We’re at Intel’s ISTEP software event in Barcelona, getting a deep dive into the world of parallel computing. It’s an interesting place to be, as the physics of silicon has put an end to the seemingly constant increase in speed and power of processors. Sure, you can keep packing in the transistors (especially with the latest 32nm foundries starting to kick out the chips), but thermal effects mean that clock rates won’t go any faster – and in many cases will be slower. 1.2GHz to 2GHz will be the norm, with performance processors peaking at 3GHz or so. You’ll buy the latest and greatest PC and it’ll be slower than the machine you’re currently using.
Well, unless your software is taking advantage of the extra cores in your CPU. Most operating systems handle some of the multitasking for you, scheduling different applications on different cores, giving you a performance boost on existing software, but there are applications which really need the extra power. Fancy building a massive multi-gigapixel panorama of a world city? You’re going to need plenty of processor to stitch those images together – so you’ll need software that can use those cores. That’s what Intel’s trying to get the development world to do – use new compiler technologies to build multiprocessor applications right from the very start.
It’s something that James Reinders from Intel thinks about a lot. As far as he’s concerned, “Parallelism is here to stay”, and it’s not just silicon that’s driving it. It’s also the explosion in data – ten times as much data stored and used over five years, and the rate is still accelerating. He’s clear that we need multicore systems to process it, just to keep up. Working with one thing at a time, he says “Is a dead end.”
And it’s up to software developers to change things. Lessons from the high performance computing world (where parallel computing has been the norm for decades) need to translate down on to the desktop, and even further, with embedded systems using Atom soon getting multicore capabilities.
Part of what Intel’s doing to encourage multicore development is its Parallel Studio, which plugs into Microsoft’s Visual Studio IDE, and adds tools for understanding and managing parallelism in applications (a beta for Visual Studio 2010 is dues soon). What Parallel Studio adds, along with support for Intel’s low level parallel building blocks, are tools for debugging and analysing parallel code. Reinders believes that tools like this are increasingly important, as they provide a valuable level of abstraction. Instead of using native threading calls for parallel development, which tie applications to a specific number of cores, Intel’s tools like its Threading Building Blocks are able to work with any number of cores. With future silicon architectures likely to be an asymmetric mix of large and small cores (mixing smaller capabilities with bigger) or attached processing mixes of standard CPUs and accelerators, abstracting development away from the physical is going to be increasingly important.
Cilk is a compiler-centric implementation of a subset of Threaded Building Blocks, making it easier to add parallel code to your applications. Ct takes a different approach, focusing on working with data, and is another C++ template library. Intel says that these are solutions are intended to become standards, and is working with other compiler vendors to move them to other platforms – and to get feedback on its proposals.
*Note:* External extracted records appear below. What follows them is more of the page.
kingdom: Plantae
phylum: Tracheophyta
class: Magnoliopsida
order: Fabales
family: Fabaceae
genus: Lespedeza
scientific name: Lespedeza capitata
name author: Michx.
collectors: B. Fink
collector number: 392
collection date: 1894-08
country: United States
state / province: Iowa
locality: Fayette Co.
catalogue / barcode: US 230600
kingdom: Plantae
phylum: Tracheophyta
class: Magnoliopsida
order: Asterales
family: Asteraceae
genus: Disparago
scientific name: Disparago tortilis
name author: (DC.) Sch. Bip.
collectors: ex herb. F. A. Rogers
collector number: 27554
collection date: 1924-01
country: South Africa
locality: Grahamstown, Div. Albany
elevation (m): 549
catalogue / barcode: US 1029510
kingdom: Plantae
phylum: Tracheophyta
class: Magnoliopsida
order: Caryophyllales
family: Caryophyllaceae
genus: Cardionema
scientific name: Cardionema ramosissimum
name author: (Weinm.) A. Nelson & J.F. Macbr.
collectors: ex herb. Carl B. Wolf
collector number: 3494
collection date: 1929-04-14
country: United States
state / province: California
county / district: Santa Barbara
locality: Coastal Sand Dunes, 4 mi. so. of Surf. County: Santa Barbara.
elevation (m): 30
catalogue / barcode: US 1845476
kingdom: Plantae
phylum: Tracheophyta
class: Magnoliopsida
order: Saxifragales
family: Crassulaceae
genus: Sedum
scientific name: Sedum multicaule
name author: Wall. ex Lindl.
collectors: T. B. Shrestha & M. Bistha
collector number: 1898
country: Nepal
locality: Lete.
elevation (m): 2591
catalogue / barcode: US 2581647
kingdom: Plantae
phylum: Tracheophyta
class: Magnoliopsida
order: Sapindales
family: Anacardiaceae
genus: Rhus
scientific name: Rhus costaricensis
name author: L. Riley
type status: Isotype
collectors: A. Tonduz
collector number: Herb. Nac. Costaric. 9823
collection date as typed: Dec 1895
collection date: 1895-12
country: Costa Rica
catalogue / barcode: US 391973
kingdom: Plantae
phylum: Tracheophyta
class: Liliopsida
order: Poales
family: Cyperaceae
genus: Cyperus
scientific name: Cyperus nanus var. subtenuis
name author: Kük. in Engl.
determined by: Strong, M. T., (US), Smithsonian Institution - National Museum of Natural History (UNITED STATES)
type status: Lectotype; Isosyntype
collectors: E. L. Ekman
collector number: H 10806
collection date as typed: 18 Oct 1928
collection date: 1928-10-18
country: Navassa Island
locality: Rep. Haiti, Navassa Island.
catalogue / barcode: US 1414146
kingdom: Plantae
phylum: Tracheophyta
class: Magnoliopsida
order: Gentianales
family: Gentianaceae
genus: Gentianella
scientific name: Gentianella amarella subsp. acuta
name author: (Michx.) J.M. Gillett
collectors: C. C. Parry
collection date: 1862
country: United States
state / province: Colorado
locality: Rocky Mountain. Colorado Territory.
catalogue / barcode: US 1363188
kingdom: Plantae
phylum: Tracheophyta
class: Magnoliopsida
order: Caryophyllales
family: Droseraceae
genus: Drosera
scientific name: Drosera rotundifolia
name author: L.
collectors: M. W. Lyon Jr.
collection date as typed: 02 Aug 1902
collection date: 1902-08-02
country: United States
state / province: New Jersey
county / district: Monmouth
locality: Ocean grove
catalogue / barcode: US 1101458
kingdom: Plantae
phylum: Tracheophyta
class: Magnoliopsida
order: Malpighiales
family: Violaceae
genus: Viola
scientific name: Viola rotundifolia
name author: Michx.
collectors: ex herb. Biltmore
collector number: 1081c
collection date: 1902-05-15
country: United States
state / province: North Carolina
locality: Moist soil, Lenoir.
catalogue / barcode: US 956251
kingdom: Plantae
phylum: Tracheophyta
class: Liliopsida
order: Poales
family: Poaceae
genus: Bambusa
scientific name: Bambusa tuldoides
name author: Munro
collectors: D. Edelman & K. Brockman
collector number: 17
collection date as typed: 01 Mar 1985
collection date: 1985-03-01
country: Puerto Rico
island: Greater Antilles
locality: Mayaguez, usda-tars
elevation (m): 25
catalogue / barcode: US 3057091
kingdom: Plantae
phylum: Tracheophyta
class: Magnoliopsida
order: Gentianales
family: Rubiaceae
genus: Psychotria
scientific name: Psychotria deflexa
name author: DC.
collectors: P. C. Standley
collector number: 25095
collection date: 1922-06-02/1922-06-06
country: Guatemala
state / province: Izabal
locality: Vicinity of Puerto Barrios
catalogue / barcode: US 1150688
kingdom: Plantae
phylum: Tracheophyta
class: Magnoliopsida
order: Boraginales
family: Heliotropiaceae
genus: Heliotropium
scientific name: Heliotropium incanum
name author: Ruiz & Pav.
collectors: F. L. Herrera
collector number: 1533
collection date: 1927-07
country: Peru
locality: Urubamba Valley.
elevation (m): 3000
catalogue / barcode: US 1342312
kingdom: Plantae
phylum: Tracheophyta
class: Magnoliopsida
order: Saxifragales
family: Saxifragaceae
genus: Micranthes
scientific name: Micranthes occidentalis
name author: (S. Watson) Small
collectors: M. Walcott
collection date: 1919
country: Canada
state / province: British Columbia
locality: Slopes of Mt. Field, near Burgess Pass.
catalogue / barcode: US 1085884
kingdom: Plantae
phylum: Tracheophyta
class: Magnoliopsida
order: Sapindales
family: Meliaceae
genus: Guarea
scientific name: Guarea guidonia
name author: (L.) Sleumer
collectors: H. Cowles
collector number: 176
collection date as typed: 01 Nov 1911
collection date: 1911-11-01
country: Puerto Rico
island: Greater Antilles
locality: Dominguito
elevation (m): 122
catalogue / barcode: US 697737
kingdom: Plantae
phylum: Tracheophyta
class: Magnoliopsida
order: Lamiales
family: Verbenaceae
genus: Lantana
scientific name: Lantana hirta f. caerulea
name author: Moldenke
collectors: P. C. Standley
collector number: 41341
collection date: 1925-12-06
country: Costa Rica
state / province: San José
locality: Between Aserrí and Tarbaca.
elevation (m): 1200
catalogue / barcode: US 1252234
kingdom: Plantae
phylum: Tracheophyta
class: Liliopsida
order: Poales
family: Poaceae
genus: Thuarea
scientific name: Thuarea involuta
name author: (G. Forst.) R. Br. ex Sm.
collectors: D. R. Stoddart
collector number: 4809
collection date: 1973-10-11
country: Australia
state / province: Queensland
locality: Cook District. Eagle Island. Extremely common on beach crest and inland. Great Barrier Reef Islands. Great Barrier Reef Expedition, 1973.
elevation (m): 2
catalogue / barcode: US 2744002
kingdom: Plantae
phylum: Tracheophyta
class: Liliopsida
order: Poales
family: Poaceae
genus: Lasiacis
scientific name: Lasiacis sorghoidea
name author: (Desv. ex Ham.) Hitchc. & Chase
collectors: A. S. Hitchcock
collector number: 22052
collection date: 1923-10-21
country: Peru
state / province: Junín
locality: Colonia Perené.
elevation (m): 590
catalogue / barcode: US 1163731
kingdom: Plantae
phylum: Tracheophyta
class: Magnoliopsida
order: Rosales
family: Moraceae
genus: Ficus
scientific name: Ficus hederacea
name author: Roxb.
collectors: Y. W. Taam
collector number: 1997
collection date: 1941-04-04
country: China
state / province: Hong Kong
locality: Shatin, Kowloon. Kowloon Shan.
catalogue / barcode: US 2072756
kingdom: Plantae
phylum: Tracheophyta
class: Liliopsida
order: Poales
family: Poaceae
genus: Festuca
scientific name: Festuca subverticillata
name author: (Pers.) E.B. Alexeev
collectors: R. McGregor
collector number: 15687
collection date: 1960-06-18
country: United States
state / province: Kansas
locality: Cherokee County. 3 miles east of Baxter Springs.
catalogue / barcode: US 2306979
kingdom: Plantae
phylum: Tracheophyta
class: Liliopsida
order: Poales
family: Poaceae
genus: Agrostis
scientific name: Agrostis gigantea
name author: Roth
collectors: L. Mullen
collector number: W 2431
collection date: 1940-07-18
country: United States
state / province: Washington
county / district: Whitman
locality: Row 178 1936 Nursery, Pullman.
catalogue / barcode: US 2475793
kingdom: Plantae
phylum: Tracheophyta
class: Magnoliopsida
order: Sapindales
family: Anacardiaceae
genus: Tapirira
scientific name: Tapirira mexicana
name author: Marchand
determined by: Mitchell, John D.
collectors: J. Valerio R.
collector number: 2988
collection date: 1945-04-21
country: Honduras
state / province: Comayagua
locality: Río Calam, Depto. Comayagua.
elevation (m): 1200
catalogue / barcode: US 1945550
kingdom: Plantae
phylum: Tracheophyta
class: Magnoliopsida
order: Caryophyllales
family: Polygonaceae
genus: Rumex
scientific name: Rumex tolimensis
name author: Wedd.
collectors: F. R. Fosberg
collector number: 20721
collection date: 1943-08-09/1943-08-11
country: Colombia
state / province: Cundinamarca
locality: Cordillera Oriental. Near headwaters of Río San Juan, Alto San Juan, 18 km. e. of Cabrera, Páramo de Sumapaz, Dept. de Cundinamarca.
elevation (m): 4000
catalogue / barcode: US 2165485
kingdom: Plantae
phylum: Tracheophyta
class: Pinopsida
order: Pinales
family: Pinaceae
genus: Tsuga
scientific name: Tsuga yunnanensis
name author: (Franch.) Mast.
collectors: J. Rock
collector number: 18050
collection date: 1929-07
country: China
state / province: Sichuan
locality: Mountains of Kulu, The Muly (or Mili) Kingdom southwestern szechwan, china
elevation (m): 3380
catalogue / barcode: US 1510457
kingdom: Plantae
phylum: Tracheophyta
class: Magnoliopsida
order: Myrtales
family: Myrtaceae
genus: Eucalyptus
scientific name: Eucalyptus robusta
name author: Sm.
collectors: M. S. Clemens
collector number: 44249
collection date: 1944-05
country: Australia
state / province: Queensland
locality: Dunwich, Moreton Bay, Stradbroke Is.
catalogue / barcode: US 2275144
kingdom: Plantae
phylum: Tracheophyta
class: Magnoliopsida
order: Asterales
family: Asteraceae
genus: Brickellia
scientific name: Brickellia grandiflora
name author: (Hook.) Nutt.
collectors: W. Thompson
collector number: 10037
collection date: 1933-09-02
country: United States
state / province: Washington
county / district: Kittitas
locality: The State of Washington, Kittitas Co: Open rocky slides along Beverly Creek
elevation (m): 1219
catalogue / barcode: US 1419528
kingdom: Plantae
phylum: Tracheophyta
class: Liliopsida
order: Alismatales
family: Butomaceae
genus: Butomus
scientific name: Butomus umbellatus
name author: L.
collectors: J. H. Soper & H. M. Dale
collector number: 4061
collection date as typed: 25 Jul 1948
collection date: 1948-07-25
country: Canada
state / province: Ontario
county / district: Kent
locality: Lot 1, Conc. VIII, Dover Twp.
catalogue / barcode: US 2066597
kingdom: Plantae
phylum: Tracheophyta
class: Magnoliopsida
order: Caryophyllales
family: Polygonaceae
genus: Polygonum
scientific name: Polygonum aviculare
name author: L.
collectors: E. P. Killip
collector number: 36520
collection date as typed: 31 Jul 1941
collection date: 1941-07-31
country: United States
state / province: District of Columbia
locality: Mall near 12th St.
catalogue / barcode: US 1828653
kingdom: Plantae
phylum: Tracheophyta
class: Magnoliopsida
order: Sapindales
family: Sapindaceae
We really like the idea of Cilk – it’s so very simple. All it does is slightly change a handful of keywords, and the compiler then handles the rest, producing code that will run sequentially on single processor machines, or in parallel on machines with more cores. The semantics of Cilk are straightforward, and just modify existing sequential code (changing loops from for to cilk_for) It’ll scale from Atom all the way up to multi-socket Nehalem EX beasts – though only using Intel’s compilers. But then, as Reinders says, “Someone has to be first.” There’s a common resource manager shared between Cilk and OpenMP, but the two remain very separate technologies, Cilk for C and C++, OpenMP for Fortran.
Intel hopes to use the same way of standardising Cilk and Ct as the industry did for OpenMP, with initial separate implementations coming together in an appropriate industry body. Reinders doesn’t think there’s any point in going straight to ISO (or any other general purpose standards body) with either approach, after all, the industry consensus/co-development route is the way C and C++ were developed, and Intel isn’t going to work on a standard with companies or individuals that aren’t going to implement it.
Reinders sees multiple models for parallel processing that form a three level hierarchy. First there’s the typical high performance computing approach of co-ordination and message passing, Below that there’s task parallelism, and then at a lower level, data parallelism. Sometimes they’ll overlap, and the technologies used to deliver them will vary. In the future there’ll be many more technologies from more vendors – and they’ll all work together.